Noosphere89 comments on What Is The Alignment Problem?

Noosphere89 20 Jan 2025 1:32 UTC
2 points
0

Many accounts of cognition are impossible (eg AIXI, VNM rationality, or anything utilizing utility functions, many AIT concepts), since they include the impossible step of considering all possible worlds. I think people normally consider this to be something like a “God’s eye view” of intelligence—ultimately correct, but incomputable—which can be projected down to us bounded creatures via approximation, but I think this is the wrong sort of in-principle to real-world bridge. Like, it seems to me that intelligence is fundamentally about ~“finding and exploiting abstractions,” which is something that having limited resources forces you to do. I.e., intelligence comes from the boundedness. Such that the emphasis should imo go the other way: figuring out the core of what this process of “finding and exploiting abstractions” is, and then generalizing outward. This feels related to behaviorism insomuch as behaviorist accounts often rely on concepts like “searching over the space of all programs to find the shortest possible one.”

I do think a large source of impossibility results come from trying to consider all possible worlds, but the core feature of all of the impossible proposals in our reality is a combination of ignoring computational difficulty entirely, combined with problems on embedded agency, and that the boundary between agent and environment is fundamental to most descriptions of intelligence/agency, ala Cartesian boundaries, but physically universal cellular automatons invalidate this abstraction, meaning the boundary is arbitrary and has no meaning at a low level, and our universe is plausibly physically universal.

More here:

https://www.lesswrong.com/posts/dHNKtQ3vTBxTfTPxu/what-is-the-alignment-problem#3GvsEtCaoYGrPjR2M

(Caveat that the utility function framing actually can work, assuming we restrain the function classes significantly enough, and you could argue the GPT series has a utility function of prediction, but I won’t get into that).

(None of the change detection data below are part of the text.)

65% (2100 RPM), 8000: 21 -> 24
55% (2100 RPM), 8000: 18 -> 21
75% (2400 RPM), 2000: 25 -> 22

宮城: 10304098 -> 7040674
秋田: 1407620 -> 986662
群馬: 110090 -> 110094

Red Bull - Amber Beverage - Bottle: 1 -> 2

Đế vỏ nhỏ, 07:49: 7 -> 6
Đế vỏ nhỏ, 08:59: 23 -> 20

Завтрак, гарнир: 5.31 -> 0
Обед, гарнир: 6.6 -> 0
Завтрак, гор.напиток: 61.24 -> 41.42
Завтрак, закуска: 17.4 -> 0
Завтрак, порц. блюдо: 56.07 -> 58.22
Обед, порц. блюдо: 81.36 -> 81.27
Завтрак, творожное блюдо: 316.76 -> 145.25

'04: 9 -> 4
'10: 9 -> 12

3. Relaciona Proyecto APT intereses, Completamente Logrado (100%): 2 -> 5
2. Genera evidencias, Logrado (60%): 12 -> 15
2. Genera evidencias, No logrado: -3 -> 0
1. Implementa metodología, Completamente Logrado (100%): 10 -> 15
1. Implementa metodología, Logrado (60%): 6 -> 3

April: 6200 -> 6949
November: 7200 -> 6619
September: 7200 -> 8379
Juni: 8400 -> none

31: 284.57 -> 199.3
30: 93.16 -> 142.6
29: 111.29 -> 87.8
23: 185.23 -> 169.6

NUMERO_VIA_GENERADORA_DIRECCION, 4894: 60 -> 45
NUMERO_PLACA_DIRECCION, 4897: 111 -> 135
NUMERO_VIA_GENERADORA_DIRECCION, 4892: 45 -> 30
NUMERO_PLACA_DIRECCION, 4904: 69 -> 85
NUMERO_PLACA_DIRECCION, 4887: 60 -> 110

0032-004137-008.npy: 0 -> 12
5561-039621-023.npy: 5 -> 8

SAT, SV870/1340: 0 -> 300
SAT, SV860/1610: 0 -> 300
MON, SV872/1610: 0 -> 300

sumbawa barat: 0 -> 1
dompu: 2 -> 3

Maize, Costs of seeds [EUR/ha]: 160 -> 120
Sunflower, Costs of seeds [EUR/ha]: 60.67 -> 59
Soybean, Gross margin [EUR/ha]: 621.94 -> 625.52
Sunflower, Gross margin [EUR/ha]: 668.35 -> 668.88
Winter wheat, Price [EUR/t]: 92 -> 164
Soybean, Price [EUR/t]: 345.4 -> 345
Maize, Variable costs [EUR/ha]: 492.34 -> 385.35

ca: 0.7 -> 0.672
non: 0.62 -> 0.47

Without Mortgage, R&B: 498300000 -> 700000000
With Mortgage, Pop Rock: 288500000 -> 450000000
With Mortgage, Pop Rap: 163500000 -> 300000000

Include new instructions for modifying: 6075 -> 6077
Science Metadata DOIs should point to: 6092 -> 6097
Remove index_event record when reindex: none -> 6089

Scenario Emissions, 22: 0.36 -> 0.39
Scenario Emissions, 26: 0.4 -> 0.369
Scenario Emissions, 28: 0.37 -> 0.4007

The problem with the bridge is that even if the god’s eye view of intelligence theories was totally philosophically correct, there is no way to get anything like that, and thus you cannot easily approximate without giving very vacuous bounds, and thus you need a specialized theory of intelligence in specific universes that might be inelegant philosophically/mathematically, but that can actually work to build and align AGI/ASI, especially if it comes soon.